The copy must match the data word for word and contain no pictures.

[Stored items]

=====

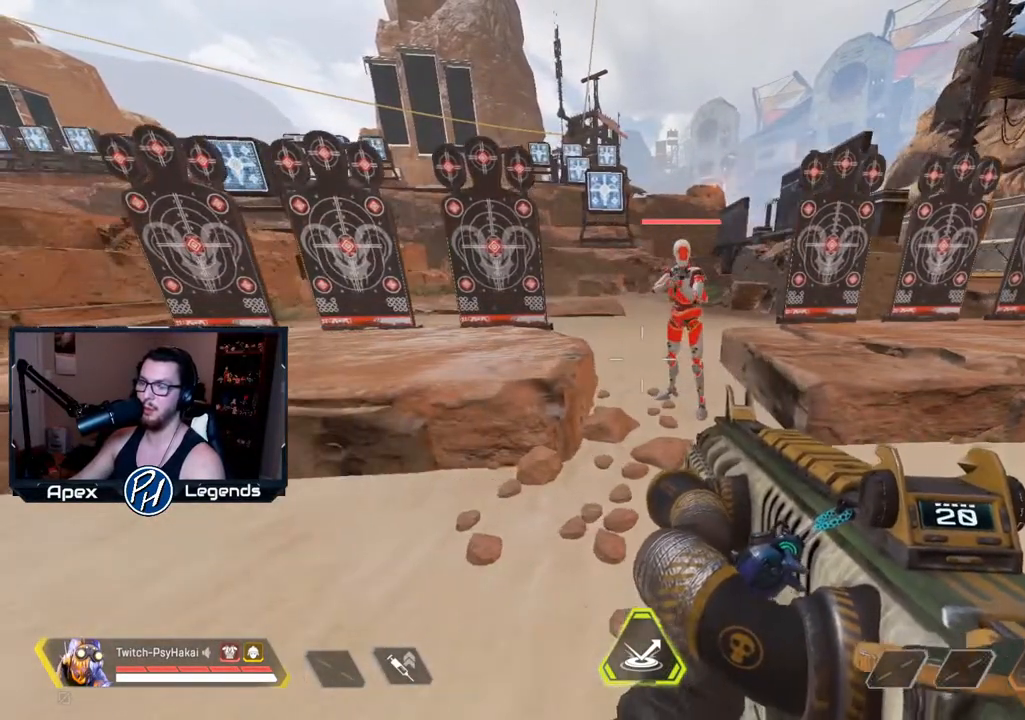
{"keys": ["d"], "mouse": [], "events": [[433, "d", "down"]]}
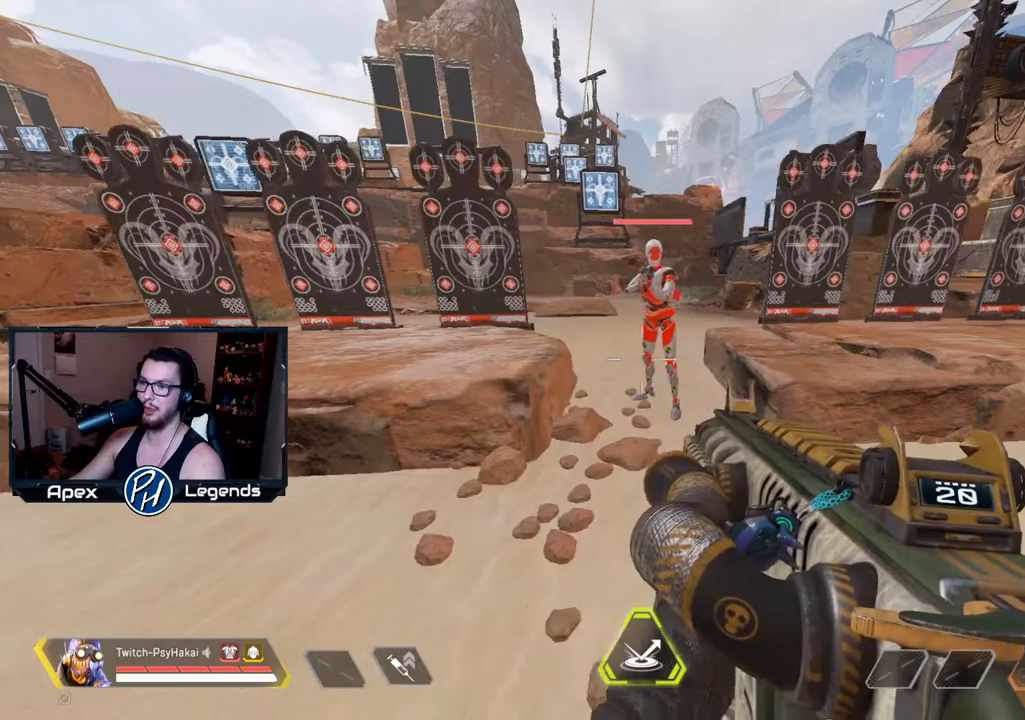
{"keys": [], "mouse": [], "events": [[433, "d", "up"]]}
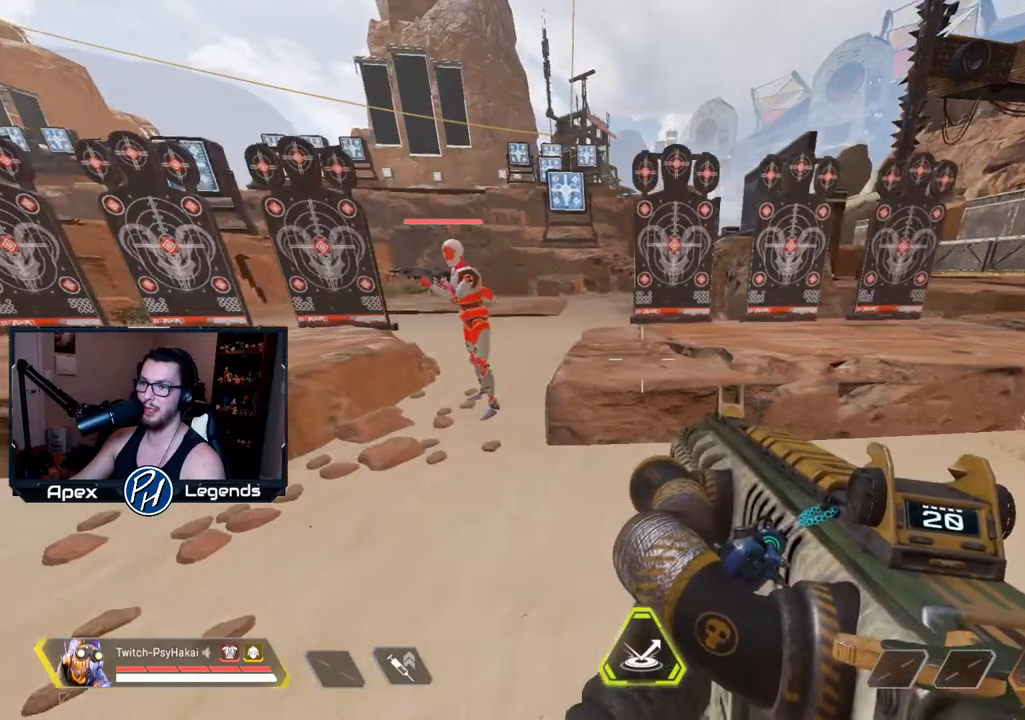
{"keys": ["a"], "mouse": [], "events": [[200, "a", "down"]]}
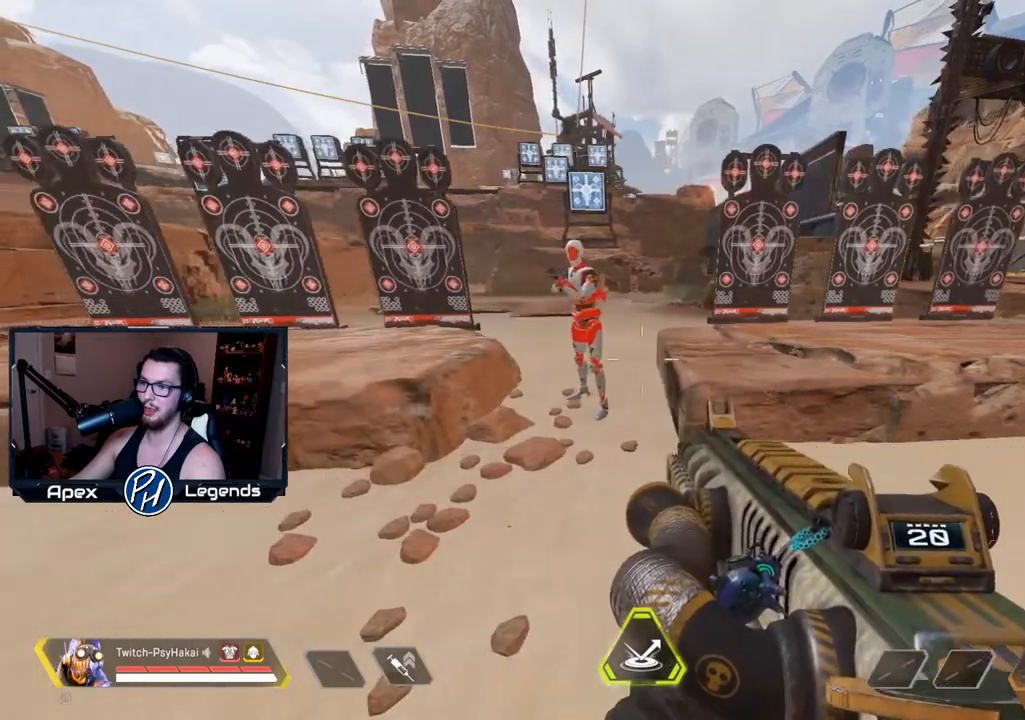
{"keys": [], "mouse": [], "events": [[450, "a", "up"]]}
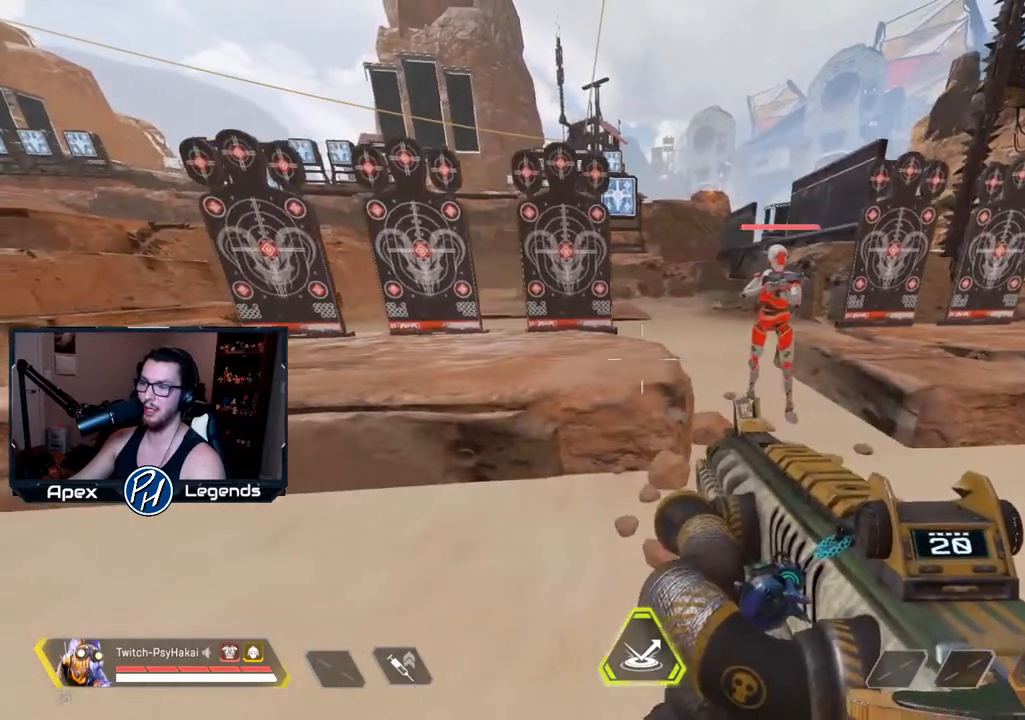
{"keys": [], "mouse": [], "events": [[150, "d", "down"], [383, "d", "up"]]}
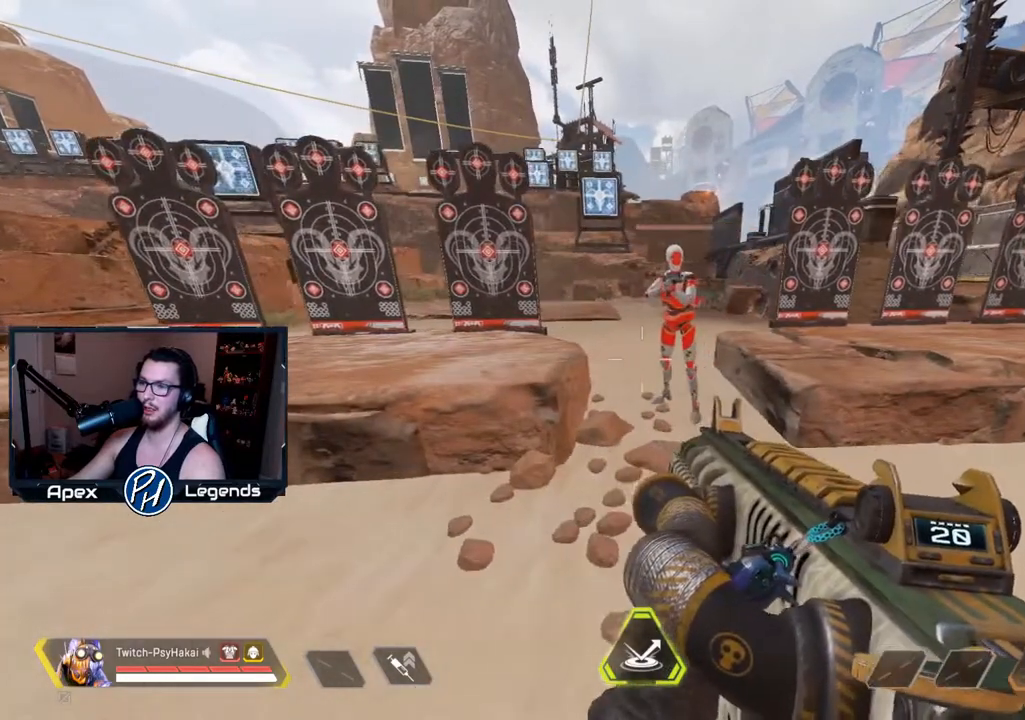
{"keys": ["a"], "mouse": [], "events": [[17, "a", "down"], [117, "d", "down"], [167, "a", "up"], [483, "a", "down"], [483, "d", "up"]]}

=====

WRITTEN SOLUTION:
{"keys": ["d"], "mouse": [], "events": [[433, "d", "down"]]}
{"keys": [], "mouse": [], "events": [[433, "d", "up"]]}
{"keys": ["a"], "mouse": [], "events": [[200, "a", "down"]]}
{"keys": [], "mouse": [], "events": [[450, "a", "up"]]}
{"keys": [], "mouse": [], "events": [[150, "d", "down"], [383, "d", "up"]]}
{"keys": ["a"], "mouse": [], "events": [[17, "a", "down"], [117, "d", "down"], [167, "a", "up"], [483, "a", "down"], [483, "d", "up"]]}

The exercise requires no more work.